Sekitar 800 seniman, penulis, aktor, dan musisi telah bergabung dalam kampanye baru melawan apa yang mereka sebut “pencurian besar-besaran” oleh perusahaan AI. Penandatangan kampanye – yang disebut “Mencuri Bukan Inovasi” – termasuk penulis George Saunders dan Jodi Picoult, aktor Cate Blanchett dan Scarlett Johansson serta musisi seperti band REM, Billy Corgan dan The Roots.

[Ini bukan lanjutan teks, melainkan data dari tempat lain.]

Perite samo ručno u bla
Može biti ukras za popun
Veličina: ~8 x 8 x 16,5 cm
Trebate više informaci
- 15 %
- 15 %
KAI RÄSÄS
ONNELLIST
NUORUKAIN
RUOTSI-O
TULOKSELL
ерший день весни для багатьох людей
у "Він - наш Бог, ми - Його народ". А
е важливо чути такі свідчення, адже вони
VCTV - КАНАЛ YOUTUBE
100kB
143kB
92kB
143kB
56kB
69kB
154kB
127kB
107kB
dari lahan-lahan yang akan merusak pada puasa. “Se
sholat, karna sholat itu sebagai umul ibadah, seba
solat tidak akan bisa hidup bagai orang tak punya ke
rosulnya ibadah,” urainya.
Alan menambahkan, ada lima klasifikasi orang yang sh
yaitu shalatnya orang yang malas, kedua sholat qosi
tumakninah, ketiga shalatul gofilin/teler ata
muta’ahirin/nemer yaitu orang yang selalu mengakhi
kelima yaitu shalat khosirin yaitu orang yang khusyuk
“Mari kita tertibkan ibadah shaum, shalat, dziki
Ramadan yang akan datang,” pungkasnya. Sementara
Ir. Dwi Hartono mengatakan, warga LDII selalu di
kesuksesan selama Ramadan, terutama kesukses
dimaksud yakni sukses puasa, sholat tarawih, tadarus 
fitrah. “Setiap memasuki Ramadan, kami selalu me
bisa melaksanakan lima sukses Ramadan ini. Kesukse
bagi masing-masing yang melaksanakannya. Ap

“Didorong oleh persaingan yang ketat untuk mendapatkan kepemimpinan dalam teknologi GenAI baru, perusahaan-perusahaan teknologi yang haus keuntungan, termasuk perusahaan-perusahaan terkaya di dunia, serta perusahaan-perusahaan yang didukung ekuitas swasta, telah menyalin sejumlah besar konten kreatif secara online tanpa izin atau pembayaran kepada mereka yang menciptakannya,” bunyi siaran persnya. “Perampasan kekayaan intelektual secara ilegal ini mendorong ekosistem informasi yang didominasi oleh disinformasi, deepfake, dan longsoran buatan yang tidak berasa dari bahan-bahan berkualitas rendah (‘limbah AI’), yang berisiko runtuhnya model AI dan secara langsung mengancam keunggulan AI Amerika Serikat dan daya saing internasional.”

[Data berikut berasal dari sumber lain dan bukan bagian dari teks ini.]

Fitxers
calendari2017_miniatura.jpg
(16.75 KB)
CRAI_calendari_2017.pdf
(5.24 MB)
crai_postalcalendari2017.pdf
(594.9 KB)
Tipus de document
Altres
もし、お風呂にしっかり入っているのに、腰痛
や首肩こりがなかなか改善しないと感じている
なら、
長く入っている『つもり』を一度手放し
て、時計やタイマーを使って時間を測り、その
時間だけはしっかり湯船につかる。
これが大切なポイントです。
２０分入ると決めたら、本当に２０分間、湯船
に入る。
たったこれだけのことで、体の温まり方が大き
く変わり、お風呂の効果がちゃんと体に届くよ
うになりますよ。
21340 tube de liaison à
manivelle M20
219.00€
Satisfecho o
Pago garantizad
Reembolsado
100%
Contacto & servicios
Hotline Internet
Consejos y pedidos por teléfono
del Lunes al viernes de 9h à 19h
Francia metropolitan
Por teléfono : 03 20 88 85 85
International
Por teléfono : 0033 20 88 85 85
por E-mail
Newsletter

Upaya pertahanannya adalah Kampanye Seni Manusiasekelompok organisasi yang mencakup Asosiasi Industri Rekaman Amerika (RIAA), serikat pemain olahraga profesional, dan serikat seniman seperti SAG-AFTRA. Pesan kampanye mencuri bukanlah inovasi akan muncul dalam iklan satu halaman penuh di media dan media sosial. Secara khusus, kampanye ini menyerukan perjanjian lisensi dan “lingkungan aplikasi yang sehat,” serta hak bagi seniman untuk tidak mengizinkan karya mereka digunakan untuk melatih AI generatif.

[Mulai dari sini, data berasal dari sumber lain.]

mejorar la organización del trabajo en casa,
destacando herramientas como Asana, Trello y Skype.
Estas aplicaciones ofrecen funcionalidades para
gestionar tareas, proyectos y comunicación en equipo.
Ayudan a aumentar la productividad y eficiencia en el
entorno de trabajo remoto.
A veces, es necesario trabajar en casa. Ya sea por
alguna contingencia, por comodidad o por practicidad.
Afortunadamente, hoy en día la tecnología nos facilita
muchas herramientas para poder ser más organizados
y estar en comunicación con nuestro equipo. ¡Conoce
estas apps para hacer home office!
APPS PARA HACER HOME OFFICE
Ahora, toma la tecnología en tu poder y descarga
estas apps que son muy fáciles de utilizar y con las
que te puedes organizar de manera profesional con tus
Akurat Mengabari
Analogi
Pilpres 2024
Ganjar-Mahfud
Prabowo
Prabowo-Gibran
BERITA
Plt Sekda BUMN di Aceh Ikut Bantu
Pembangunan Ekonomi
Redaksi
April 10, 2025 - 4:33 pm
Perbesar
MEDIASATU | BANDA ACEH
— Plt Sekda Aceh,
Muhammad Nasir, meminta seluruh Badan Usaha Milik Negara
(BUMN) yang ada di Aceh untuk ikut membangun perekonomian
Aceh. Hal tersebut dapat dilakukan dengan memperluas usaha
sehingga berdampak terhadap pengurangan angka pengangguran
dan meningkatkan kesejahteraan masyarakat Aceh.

Di tingkat federal, Presiden Donald Trump dan sekutu industri teknologinya telah mencoba mengendalikan cara negara mengatur AI dan menghukum mereka yang mencoba. Di tingkat industri, perusahaan teknologi dan pemilik hak yang dulunya berada di pihak yang berlawanan kini semakin banyak yang memutuskan perjanjian lisensi yang memungkinkan perusahaan AI menggunakan karya yang dilindungi – melisensikan konten tampaknya menjadi solusi yang dapat diterima oleh kedua belah pihak, setidaknya untuk saat ini. Label rekaman besar, misalnya, kini telah bermitra dengan startup musik AI untuk menyediakan katalog remix AI dan pelatihan model. Penerbit digital, beberapa di antaranya telah menggugat perusahaan AI yang melatih pekerjaan mereka, telah mendukung standar lisensi yang dapat digunakan oleh outlet berita untuk mencegah konten mereka muncul dalam hasil pencarian AI. Beberapa outlet media telah menandatangani perjanjian individual dengan perusahaan teknologi yang mengizinkan chatbot AI untuk menyebarkan konten berita (Pengungkapan: Vox Media, Tepiperusahaan induk, memiliki perjanjian lisensi dengan OpenAI.)